Вот так все это и случилось.
На последние несколько дней остров припас самую лучшую свою погоду и принялся Откровенно баловать нас теми немногими, терпкими на вкус простыми радостями, которые были как дружеское объятие и которых, я уже и тогда это знал, мне будет очень не хватать, когда надо мною вновь сомкнется чадное египетское небо.

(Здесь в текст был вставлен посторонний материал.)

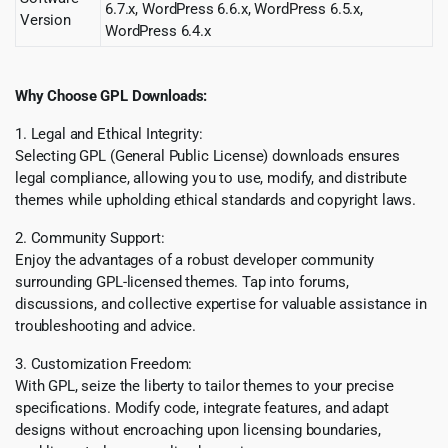
6.7.x, WordPress 6.6.x, WordPress 6.5.x,
Version
WordPress 6.4.x
Why Choose GPL Downloads:
1. Legal and Ethical Integrity:
Selecting GPL (General Public License) downloads ensures
legal compliance, allowing you to use, modify, and distribute
themes while upholding ethical standards and copyright laws.
2. Community Support:
Enjoy the advantages of a robust developer community
surrounding GPL-licensed themes. Tap into forums,
discussions, and collective expertise for valuable assistance in
troubleshooting and advice.
3. Customization Freedom:
With GPL, seize the liberty to tailor themes to your precise
specifications. Modify code, integrate features, and adapt
designs without encroaching upon licensing boundaries,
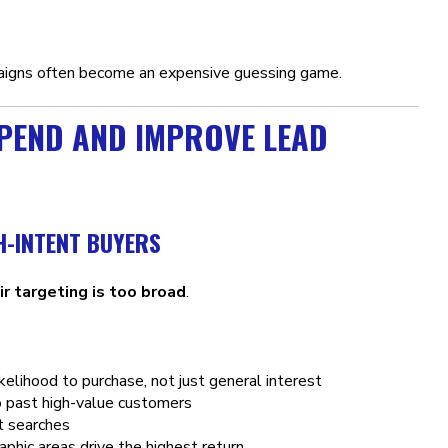
aigns often become an expensive guessing game.
SPEND AND IMPROVE LEAD
H-INTENT BUYERS
ir targeting is too broad
.
kelihood to purchase, not just general interest
o past high-value customers
t searches
phic areas drive the highest return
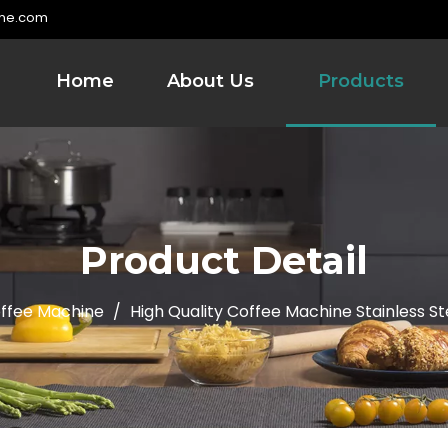
me.com
Home
About Us
Products
Product Detail
ffee Machine
/
High Quality Coffee Machine Stainless St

Вечером, перед самым отъездом, деревня, вся до единого человека, закатила нам обещанный прощальный ужин – ягнятина, жаренная на вертеле, и рецина, золотое местное вино. Вдоль узкой единственной на всю деревню улицы выставили сплошь столы и стулья, и каждая семья натащила из дому на общий стол всего, чем только была богата. Власть светская и власть духовная, даже и они в лице почтенных своих представителей – священника и мэра – были здесь, по оба конца длинного стола. Сидеть вот так, за столом на улице, при свете ламп, и делать вид, что на дворе и впрямь погожий летний вечер; было холодно, однако вино грело, и грела почему-то луна: она подняла прямо из моря плоское слепое лицо и принялась лить свет на белоснежные хрусткие скатерти, ломая лучи о стеклянные стенки стаканов. Старые полированные потом лица, разогретые вином, светились, как надраенная медь. Полные древнего крестьянского достоинства улыбки, устаревшие давным-давно вежливые формы речи, полузабытые любезности – все вежество былого мира, который тает на глазах и не желает видеть в нас, теперешних, законное свое потомство. Седые капитаны, чьи суда выходят в море за подводным урожаем губок, прихлебывают из синих эмалированных кружек вино; их теплые объятия пахнут сморщенным осенним яблоком, их прокуренные длинные усы закручены вверх – хоть закладывай за уши.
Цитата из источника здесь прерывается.